Last Sunday, the Anaheim Angels suspended star outfielder Jose Guillen for the rest of the season, without pay, right in the throat of a pennant race.
You might not have noticed that, because Jose Guillen plays for a team that's locally more anonymous than the Cincinnati Cyclones, and baseball season ended here in June.
Too bad. What the Angels did is as rare as Sean Casey winning a 100-yard dash. The Angels booted one of their best hitters, right in the middle of a do-or-die chase for the playoffs.
After Thursday's games, the Angels and the Oakland Athletics are tied for first in the American League West.

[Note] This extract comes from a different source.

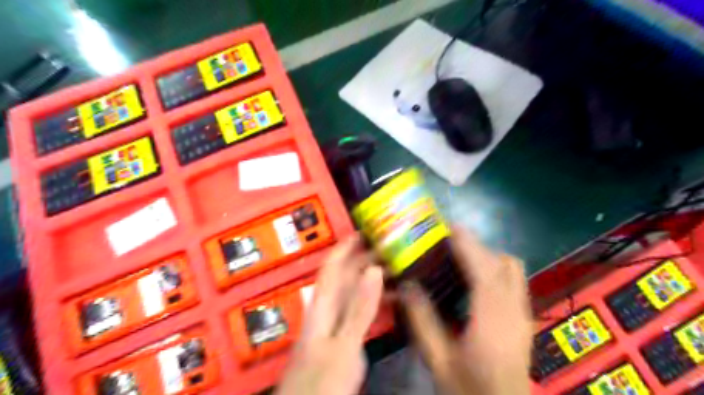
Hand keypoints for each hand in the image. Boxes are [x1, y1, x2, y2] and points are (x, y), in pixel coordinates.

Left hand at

The season comes down to a three-game series that begins tonight in Oakland. There will be no wild-card berth for either team.
Which prompts two questions:
Don't the Angels know they have a division to win?
What kind of jerk has Jose Guillen been out there?
More to the point: When was the last time any team, professional or quasi-pro-collegiate, put discipline over winning?
This isn't something you see every day. It isn't something you see any day. To quote an over-the-hill check-signer from Oakland, "Just win, baby."
When a star player gets in a jam, teams generally employ one of four defenses:
They "wait for the legal system to run its course." Translation: "If we get this kid a good lawyer, we can get his case continued to 2035 or until his eligibility is used up, whichever comes first."
They attack the accuser. See University of Colorado football.
They go Father Flanagan, saying kicking the kid off the team would crush his ability to function as a civil human being. Even if he did smash his girlfriend's head into a mailbox. See: Lawrence Phillips, University of Nebraska.
Or they merely hide it, ignore it and hope it goes away. See: Drug problem, Lawrence Taylor, New York Giants. Just sack, baby.
Locally, the last time I recall a team that put doing what was right ahead of doing what was expedient was Xavier basketball, in 1995. Coach Skip Prosser suspended starting guard Jeff Massey and another player for the Musketeers' NCAA Tournament opener, for a dust-up in a nightclub. Georgetown beat XU 68-63.
Guillen finished himself last Saturday. After Angels manager Mike Scioscia removed him in the eighth inning for a pinch runner, Guillen did the 2-Year-Old Tango: He threw his arms in the air and his helmet in Scioscia's direction. He Randy Johnson-ed his glove into the dugout wall.
He argued with Scioscia in the clubhouse later. The two had to be separated.
The Angels said see ya for the rest of the year.
A few things: Guillen is hitting .294 with 27 homers and 104 RBI. He's slumping lately, but he's having the best season of his life. Did we mention the Angels are in a pennant race?
Guillen was a rent-a-Red last year. He wondered why he wasn't playing more. Occasionally, he moped. It was a legitimate mope, given that Guillen had All-Star-caliber numbers by mid-July. He wasn't especially disruptive.
This year, he has been such a bad guy, even his teammates don't care if he comes back. When a player is hitting close to .300 with more than 100 runs driven in, he has to be a felony conviction shy of Charlie Manson for his own teammates to turn on him with a playoff spot on the line.
"Everyone supports it 100 percent," Angels pitcher Jarrod Washburn said of Guillen's eviction.
Guillen has played for six teams in five years. This isn't an accident. But because clubs worship at the altar of talent, the Angels took a chance on him. It blew up. The Angels responded by doing an amazing thing: They made a star player accountable. They did it at the most critical time of the season. Great for them. May they win it all.